Metacognitive strategy training shapes the students to become independent readers which
is the goal of reading. Therefore, in the reading classrooms, students should be trained to
use metacognitive strategies to help them comprehend texts.
Allen (2003), Cotterall (1990), and Palincsar and Brown (1984) suggest that the
reciprocal teaching approach is one of the reading instruction methods which covers both
cognitive and metacognitive strategies and helps students improve their reading
comprehension and thus become independent readers. In this approach, the teachers guide
their students towards the right strategies to be used and instruct when and how to use
them. Following this, the students will construct their own knowledge and make their
own rules while reading texts. In the end, they will be able to apply these strategies and,
from their application within cooperative groups, to perform reading tasks without any
help from others.
Metacognition and its Components
Before discussing metacognition, it is necessary to understand the cognitive and
affective states of which it is composed.

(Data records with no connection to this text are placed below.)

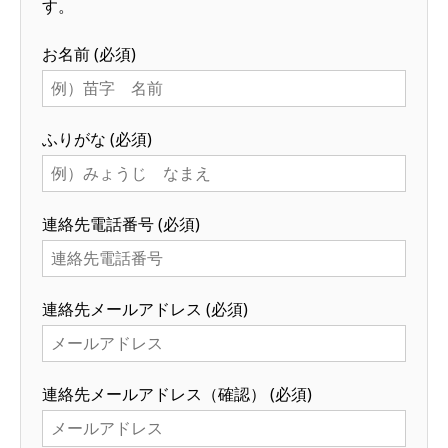
す。
お名前
(必須)
ふりがな
(必須)
連絡先電話番号
(必須)
連絡先メールアドレス
(必須)
連絡先メールアドレス（確認）
(必須)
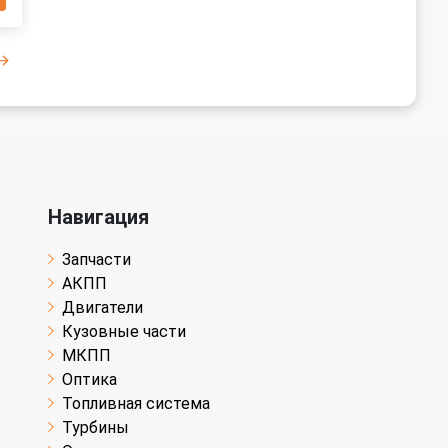
Навигация
Запчасти
АКПП
Двигатели
Кузовные части
МКПП
Оптика
Топливная система
Турбины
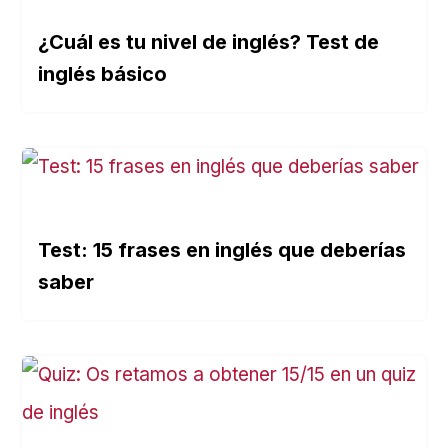
¿Cuál es tu nivel de inglés? Test de
inglés básico
Test: 15 frases en inglés que deberías
saber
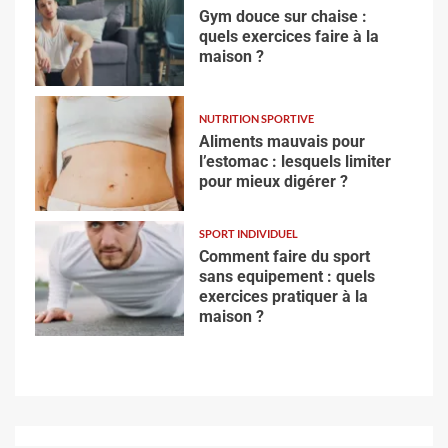
Gym douce sur chaise :
quels exercices faire à la
maison ?
NUTRITION SPORTIVE
Aliments mauvais pour
l’estomac : lesquels limiter
pour mieux digérer ?
SPORT INDIVIDUEL
Comment faire du sport
sans equipement : quels
exercices pratiquer à la
maison ?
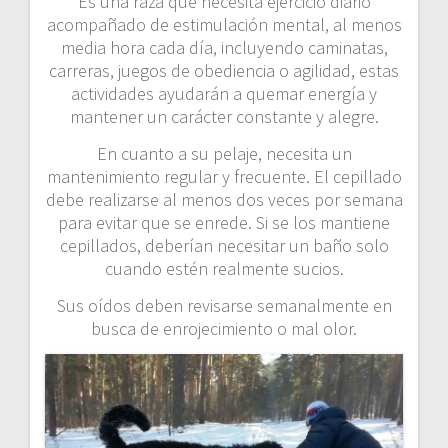
Es una raza que necesita ejercicio diario
acompañado de estimulación mental, al menos
media hora cada día, incluyendo caminatas,
carreras, juegos de obediencia o agilidad, estas
actividades ayudarán a quemar energía y
mantener un carácter constante y alegre.
En cuanto a su pelaje, necesita un
mantenimiento regular y frecuente. El cepillado
debe realizarse al menos dos veces por semana
para evitar que se enrede. Si se los mantiene
cepillados, deberían necesitar un baño solo
cuando estén realmente sucios.
Sus oídos deben revisarse semanalmente en
busca de enrojecimiento o mal olor.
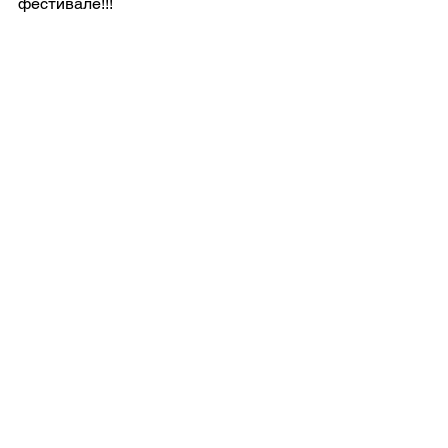
фестивале!!!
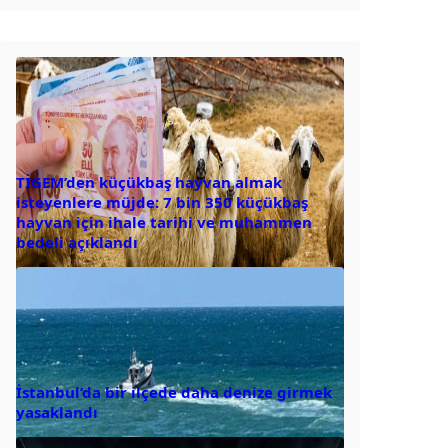
TİGEM’den küçükbaş hayvan almak
isteyenlere müjde: 7 bin 350 küçükbaş
hayvan için ihale tarihi ve muhammen
bedeli açıklandı
İstanbul’da bir ilçede daha denize girmek
yasaklandı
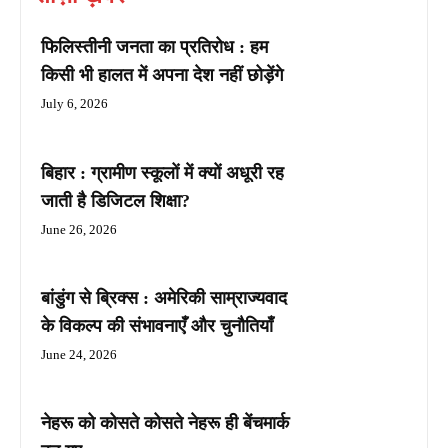
फिलिस्तीनी जनता का प्रतिरोध : हम
किसी भी हालत में अपना देश नहीं छोड़ेंगे
July 6, 2026
बिहार : ग्रामीण स्कूलों में क्यों अधूरी रह
जाती है डिजिटल शिक्षा?
June 26, 2026
बांडुंग से ब्रिक्स : अमेरिकी साम्राज्यवाद
के विकल्प की संभावनाएँ और चुनौतियाँ
June 24, 2026
नेहरू को कोसते कोसते नेहरू ही बेंचमार्क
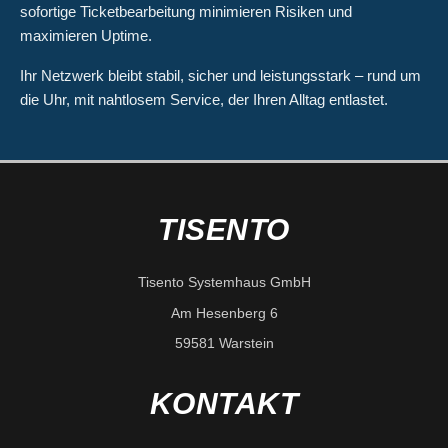
sofortige Ticketbearbeitung minimieren Risiken und
maximieren Uptime.
Ihr Netzwerk bleibt stabil, sicher und leistungsstark – rund um
die Uhr, mit nahtlosem Service, der Ihren Alltag entlastet.
TISENTO
Tisento Systemhaus GmbH
Am Hesenberg 6
59581 Warstein
KONTAKT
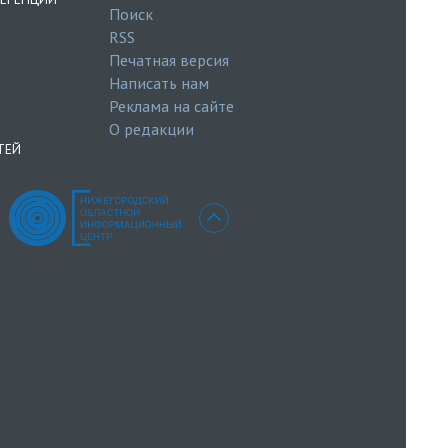
Поиск
RSS
Печатная версия
Написать нам
Реклама на сайте
О редакции
ТЕЙ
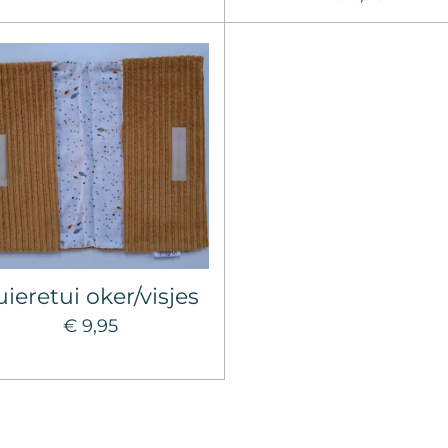
uieretui oker/visjes
€ 9,95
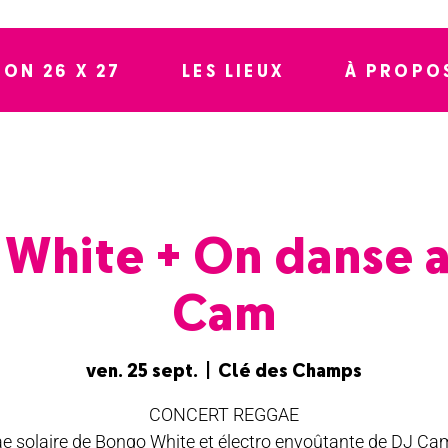
SON 26 X 27
LES LIEUX
À PROPO
White + On danse 
Cam
ven. 25 sept.
  |  
Clé des Champs
CONCERT REGGAE
e solaire de Bongo White et électro envoûtante de DJ Ca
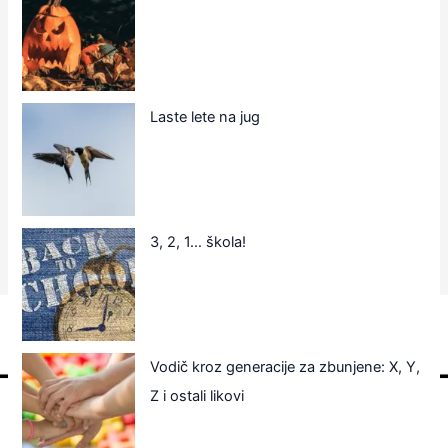
Laste lete na jug
3, 2, 1… škola!
Vodič kroz generacije za zbunjene: X, Y,
Z i ostali likovi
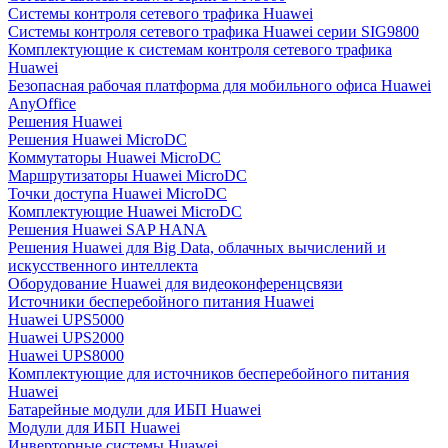
Системы контроля сетевого трафика Huawei
Системы контроля сетевого трафика Huawei серии SIG9800
Комплектующие к системам контроля сетевого трафика
Huawei
Безопасная рабочая платформа для мобильного офиса Huawei
AnyOffice
Решения Huawei
Решения Huawei MicroDC
Коммутаторы Huawei MicroDC
Маршрутизаторы Huawei MicroDC
Точки доступа Huawei MicroDC
Комплектующие Huawei MicroDC
Решения Huawei SAP HANA
Решения Huawei для Big Data, облачных вычислений и
искусственного интеллекта
Оборудование Huawei для видеоконференцсвязи
Источники бесперебойного питания Huawei
Huawei UPS5000
Huawei UPS2000
Huawei UPS8000
Комплектующие для источников бесперебойного питания
Huawei
Батарейные модули для ИБП Huawei
Модули для ИБП Huawei
Инверторные системы Huawei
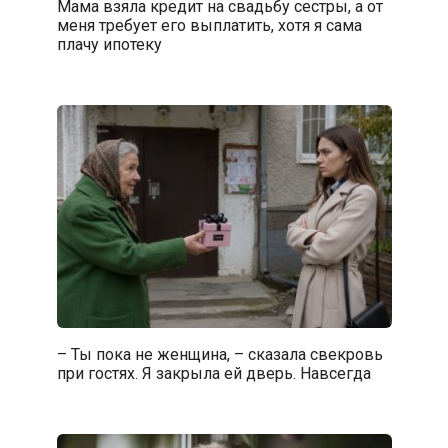
Мама взяла кредит на свадьбу сестры, а от
меня требует его выплатить, хотя я сама
плачу ипотеку
– Ты пока не женщина, – сказала свекровь
при гостях. Я закрыла ей дверь. Навсегда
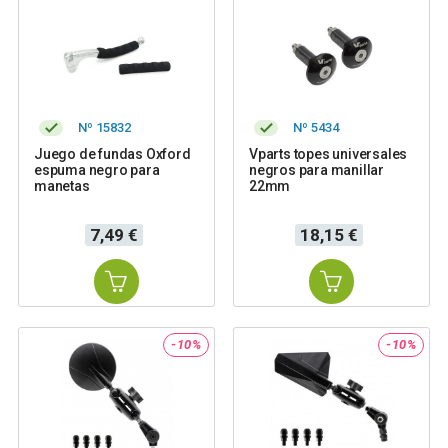
Nº 15832
Nº 5434
Juego de fundas Oxford
Vparts topes universales
espuma negro para
negros para manillar
manetas
22mm
Precio
Precio
7,49 €
18,15 €
-10%
-10%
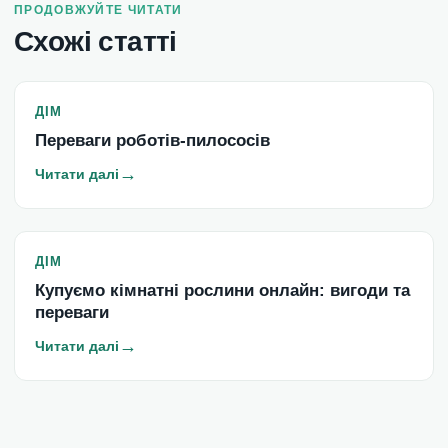
ПРОДОВЖУЙТЕ ЧИТАТИ
Схожі статті
ДІМ
Переваги роботів-пилососів
→
Читати далі
ДІМ
Купуємо кімнатні рослини онлайн: вигоди та
переваги
→
Читати далі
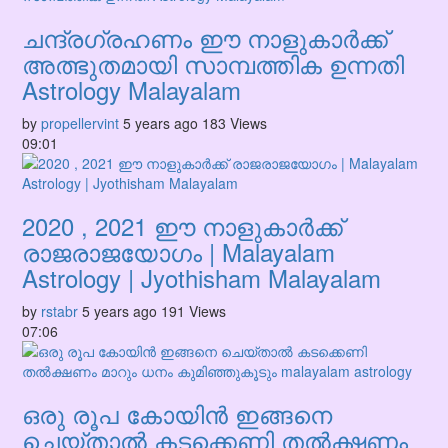
ചന്ദ്രഗ്രഹണം ഈ നാളുകാർക്ക്
അത്ഭുതമായി സാമ്പത്തിക ഉന്നതി
Astrology Malayalam
by
propellervint
5 years ago
183 Views
09:01
2020 , 2021 ഈ നാളുകാർക്ക്
രാജരാജയോഗം | Malayalam
Astrology | Jyothisham Malayalam
by
rstabr
5 years ago
191 Views
07:06
ഒരു രൂപ കോയിൻ ഇങ്ങനെ
ചെയ്‌താൽ കടക്കെണി തൽക്ഷണം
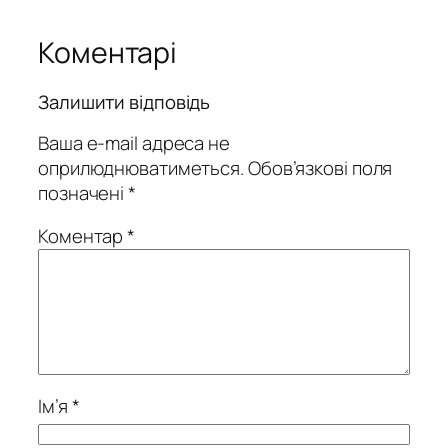
Коментарі
Залишити відповідь
Ваша e-mail адреса не
оприлюднюватиметься.
Обов’язкові поля
позначені
*
Коментар
*
Ім’я
*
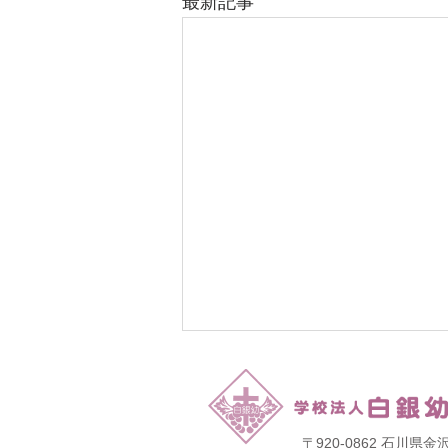
最新記事
〒920-0862 石川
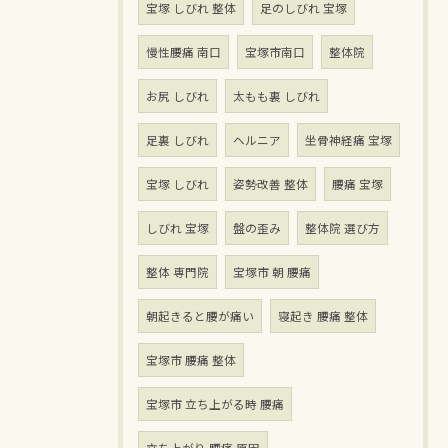
宝塚 しびれ 整体
足のしびれ 宝塚
慢性腰痛 南口
宝塚市南口
整体院
お尻 しびれ
太もも裏 しびれ
足裏 しびれ
ヘルニア
坐骨神経痛 宝塚
宝塚 しびれ
姿勢改善 整体
腰痛 宝塚
しびれ 宝塚
盤の歪み
整体院 選び方
整体 専門院
宝塚市 朝 腰痛
朝起きると腰が痛い
寝起き 腰痛 整体
宝塚市 腰痛 整体
宝塚市 立ち上がる時 腰痛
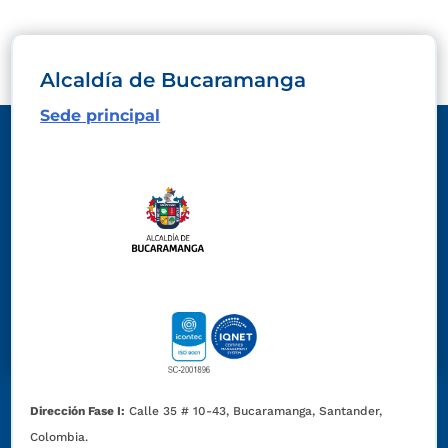
Alcaldía de Bucaramanga
Sede principal
Dirección Fase I:
Calle 35 # 10-43, Bucaramanga, Santander,
Colombia.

The cognitive states involve knowledge of the
world, one’s own knowledge and capabilities, and knowledge of strategies. The affective
states are knowledge of emotions, motivations, and attitudes.
This being said, metacognition is explained as the higher level of mental process
that learners learn and which they use to control their thoughts or knowledge. It consists
of metacognitive knowledge and metacognitive experience (Flavell, 1987).
Metacognitive knowledge relates to an awareness of one’s knowing about
cognitive states and affective states, and one’s control of this knowledge to reach a goal.
This metacognitive knowledge is declarative, procedural, and conditional (Brown, 1980).